Did you know that your fingernails can provide clues to your overall health?
Healthy nails grow, on average 3.5 millimeters a month, but this is influenced by your nutritional status, medications, trauma, chronic disease, and the aging process itself.
If you notice any significant changes in your nails, including swelling, discolorations, or changes in shape or thickness, see a dermatologist right away. It could be nothing, or it could be due to an underlying condition.
Below are the nail symptoms you might experience in your lifetime and what they mean for your health.
White Lines Across Nails
Also dubbed "Muehrcke's lines," these double white lines run horizontally across the nails, and are typically most clearly seen on the index, middle, and ring fingers. Commonly, these lines can indicate low levels of protein in the blood, which can be caused by liver disease or malnutrition, or during periods of stress, especially ones that affect your metabolism.

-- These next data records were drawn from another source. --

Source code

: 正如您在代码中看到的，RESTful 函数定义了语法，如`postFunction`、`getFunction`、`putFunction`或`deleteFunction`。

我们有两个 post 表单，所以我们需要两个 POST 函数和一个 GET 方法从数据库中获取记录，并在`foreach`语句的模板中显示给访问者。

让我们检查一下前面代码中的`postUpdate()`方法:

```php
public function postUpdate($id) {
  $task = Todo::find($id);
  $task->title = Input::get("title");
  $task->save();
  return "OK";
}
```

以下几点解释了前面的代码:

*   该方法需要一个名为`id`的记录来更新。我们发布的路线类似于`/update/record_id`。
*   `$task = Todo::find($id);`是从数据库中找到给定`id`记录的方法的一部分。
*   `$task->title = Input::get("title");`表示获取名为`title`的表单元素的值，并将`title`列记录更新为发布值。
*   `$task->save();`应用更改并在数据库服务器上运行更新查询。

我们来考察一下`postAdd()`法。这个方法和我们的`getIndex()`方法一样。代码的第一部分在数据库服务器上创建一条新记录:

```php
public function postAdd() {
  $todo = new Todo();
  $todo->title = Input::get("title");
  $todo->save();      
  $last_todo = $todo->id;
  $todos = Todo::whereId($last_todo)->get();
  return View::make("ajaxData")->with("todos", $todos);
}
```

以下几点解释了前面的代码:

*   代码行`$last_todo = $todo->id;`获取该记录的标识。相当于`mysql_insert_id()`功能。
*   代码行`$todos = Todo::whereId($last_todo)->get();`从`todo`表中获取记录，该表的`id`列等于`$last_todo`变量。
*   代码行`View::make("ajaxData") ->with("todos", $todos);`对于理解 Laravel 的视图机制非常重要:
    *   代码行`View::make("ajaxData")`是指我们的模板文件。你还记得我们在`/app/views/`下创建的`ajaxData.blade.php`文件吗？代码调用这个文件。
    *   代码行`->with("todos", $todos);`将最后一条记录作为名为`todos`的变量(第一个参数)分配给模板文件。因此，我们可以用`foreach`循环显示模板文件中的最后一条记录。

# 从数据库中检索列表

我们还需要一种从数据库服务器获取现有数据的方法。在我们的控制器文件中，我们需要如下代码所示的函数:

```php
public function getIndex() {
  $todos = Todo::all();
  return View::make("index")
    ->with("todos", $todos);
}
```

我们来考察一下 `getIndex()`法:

Dark Stripes Running Down Nails
In many cases, these dark, vertical stripes across your nails are harmless. However, there is a chance that they could be a sign of subungual melanoma, an extremely ferocious form of cancer that occurs on the toes or fingers.
Red Or Brown Streaks Underneath Nails
Also called splinter hemorrhage, these thin, reddish brown streaks underneath the nails are primarily tiny, damaged blood vessels. They can indicate wider, more severe causes that have to do with inflammation or swelling, including medical conditions like rheumatoid arthritis and psoriasis.
Discolored nails can indicate various things, including signs of an infection, a nutritional deficiency, and a problem with one of your organs.
Yellowish nail points to a fungal nail infection, or even psoriasis.
Brown nails can indicate a thyroid disease or malnutrition.
White nails can point to an iron deficiency.
Bluish-gray tint can mean that your body might not be getting enough oxygen. It could also point to an issue with your lungs or heart.
Brittle, Crumbly Nails
Dry, brittle nails that frequently split or crack have been linked to things like thyroid disease and fungal infections. They can also indicate lichen planus, a condition that results in itchy rashes on the skin or around the mouth.
Among many other possible causes, thickened nails can form due to reactive arthritis (a really painful kind of inflammatory arthritis) and lung diseases.
Another possible explanation is poor circulation. Medical conditions, like diabetes, can slow down the blood flow through the fingers and toes, and affect the quality of the skin.
Spoon-shaped fingernails curve inward, and look like they are "scooping" outward. They can indicate a condition known as koilonychia, a disease that can be an indicator of hypochromic anemia, which leaves the red blood cells paler than normal. In addition, these nails can be a sign of hemochromatosis, a liver condition that is caused by a surplus of iron. They can also be a sign of heart disease or hypothyroidism.
Pitting Or Denting In Nails
Medical conditions such as psoriasis and reactive arthritis are likely be the reason that you're seeing little dents in your nails. Other possibilities include eczema and alopecia areata, a genetic disease that results in spot baldness.
Grooves In Nails
Also dubbed "Beau's lines," these horizontal grooves are ridges and indentations in the nails. There are several causes, including malfunctions during cell division, infections in the nail fold, or finger injuries.
Also known as drumstick fingers and watch-glass nails, clubbed nails occur when the nails curve around the fingertips.
This could be totally harmless — there might be an increased blood flow to the fingertips, and this could even be a genetic occurrence. Clubbed nails could also indicate lung and liver disease, heart disease, and inflammatory bowel disease, according to Hills.